▸ **Excerpt**
◇ ◇ ◇ ◇ ◇
Java Collections is a topic often brought up on technical interviews for Java developers. This article reviews some important questions that are asked most often and may be tricky to get right.
Q1. Describe the Collections type hierarchy. What are the main interfaces, and what are the differences between them?
The Iterable interface represents any collection that can be iterated using the for-each loop. The Collection interface inherits from Iterable and adds generic methods for checking if an element is in a collection, adding and removing elements from the collection, determining its size etc.
The List, Set, and Queue interfaces inherit from the Collection interface.
List is an ordered collection, and its elements can be accessed by their index in the list.
Set is an unordered collection with distinct elements, similar to the mathematical notion of a set.
Queue is a collection with additional methods for adding, removing and examining elements, useful for holding elements prior to processing.
Map interface is also a part of the collection framework, yet it does not extend Collection. This is by design, to stress the difference between collections and mappings which are hard to gather under a common abstraction. The Map interface represents a key-value data structure with unique keys and no more than one value for each key.
Q2. Describe various implementations of the Map interface and their use case differences.
One of the most often used implementations of the Map interface is the HashMap. It is a typical hash map data structure that allows accessing elements in constant time, or O(1), but does not preserve order and is not thread-safe.
To preserve insertion order of elements, you can use the LinkedHashMap class which extends the HashMap and additionally ties the elements into a linked list, with foreseeable overhead.
The TreeMap class stores its elements in a red-black tree structure, which allows accessing elements in logarithmic time, or O(log(n)). It is slower than the HashMap for most cases, but it allows keeping the elements in order according to some Comparator.
The ConcurrentHashMap is a thread-safe implementation of a hash map. It provides full concurrency of retrievals (as the get operation does not entail locking) and high expected concurrency of updates.
The Hashtable class has been in Java since version 1.0. It is not deprecated but is mostly considered obsolete. It is a thread-safe hash map, but unlike ConcurrentHashMap, all its methods are simply synchronized, which means that all operations on this map block, even retrieval of independent values.
Q3. Explain the difference between LinkedList and ArrayList.
◇ ◇ ◇ ◇ ◇
▸ **Excerpted data**
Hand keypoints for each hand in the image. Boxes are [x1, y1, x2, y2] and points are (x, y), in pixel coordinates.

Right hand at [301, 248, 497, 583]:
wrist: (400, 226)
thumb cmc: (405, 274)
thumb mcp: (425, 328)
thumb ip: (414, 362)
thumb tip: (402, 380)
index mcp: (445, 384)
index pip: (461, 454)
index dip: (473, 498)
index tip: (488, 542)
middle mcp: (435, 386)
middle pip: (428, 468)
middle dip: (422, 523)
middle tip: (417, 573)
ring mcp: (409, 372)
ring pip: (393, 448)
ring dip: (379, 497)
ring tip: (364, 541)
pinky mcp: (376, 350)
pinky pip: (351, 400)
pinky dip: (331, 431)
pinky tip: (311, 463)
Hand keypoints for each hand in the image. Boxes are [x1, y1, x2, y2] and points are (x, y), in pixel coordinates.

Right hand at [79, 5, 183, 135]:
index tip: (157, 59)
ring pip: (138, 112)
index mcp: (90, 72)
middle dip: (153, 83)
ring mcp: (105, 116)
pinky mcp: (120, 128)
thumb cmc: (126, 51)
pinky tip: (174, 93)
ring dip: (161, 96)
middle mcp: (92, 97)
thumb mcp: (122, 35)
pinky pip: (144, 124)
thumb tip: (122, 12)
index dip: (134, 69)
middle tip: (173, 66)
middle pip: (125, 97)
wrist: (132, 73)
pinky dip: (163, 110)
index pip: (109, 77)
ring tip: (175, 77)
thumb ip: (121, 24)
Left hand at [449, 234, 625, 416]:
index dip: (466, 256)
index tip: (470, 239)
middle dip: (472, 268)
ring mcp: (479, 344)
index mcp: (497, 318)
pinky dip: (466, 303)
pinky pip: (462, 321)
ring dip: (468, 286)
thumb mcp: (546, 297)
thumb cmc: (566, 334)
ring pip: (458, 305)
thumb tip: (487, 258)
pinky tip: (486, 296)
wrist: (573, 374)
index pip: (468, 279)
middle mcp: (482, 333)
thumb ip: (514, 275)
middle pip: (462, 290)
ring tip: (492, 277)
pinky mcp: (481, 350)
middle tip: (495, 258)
◇ ◇ ◇ ◇ ◇
▸ **What this exercise asks**
1. Name every class implementing the Map interface that the Java Collections article describes.
2. Write the next part of the Java Collections article, picking up after its final line.

▸ **Task answers**
1. HashMap, LinkedHashMap, TreeMap, ConcurrentHashMap, Hashtable

2.
ArrayList is an implementation of the List interface that is based on an array. ArrayList internally handles resizing of this array when the elements are added or removed. You can access its elements in constant time by their index in the array. However, inserting or removing an element infers shifting all consequent elements which may be slow if the array is huge and the inserted or removed element is close to the beginning of the list.
LinkedList is a doubly-linked list: single elements are put into Node objects that have references to previous and next Node. This implementation may appear more efficient than ArrayList if you have lots of insertions or deletions in different parts of the list, especially if the list is large.
In most cases, however, ArrayList outperforms LinkedList. Even elements shifting in ArrayList, while being an O(n) operation, is implemented as a very fast System.arraycopy() call. It can even appear faster than the LinkedList‘s O(1) insertion which requires instantiating a Node object and updating multiple references under the hood. LinkedList also can have a large memory overhead due to a creation of multiple small Node objects.
Q4. What is the difference between HashSet and TreeSet?
Both HashSet and TreeSet classes implement the Set interface and represent sets of distinct elements. Additionally, TreeSet implements the NavigableSet interface. This interface defines methods that take advantage of the ordering of elements.
HashSet is internally based on a HashMap, and TreeSet is backed by a TreeMap instance, which defines their properties: HashSet does not keep elements in any particular order. Iteration over the elements in a HashSet produces them in a shuffled order. TreeSet, on the other hand, produces elements in order according to some predefined Comparator.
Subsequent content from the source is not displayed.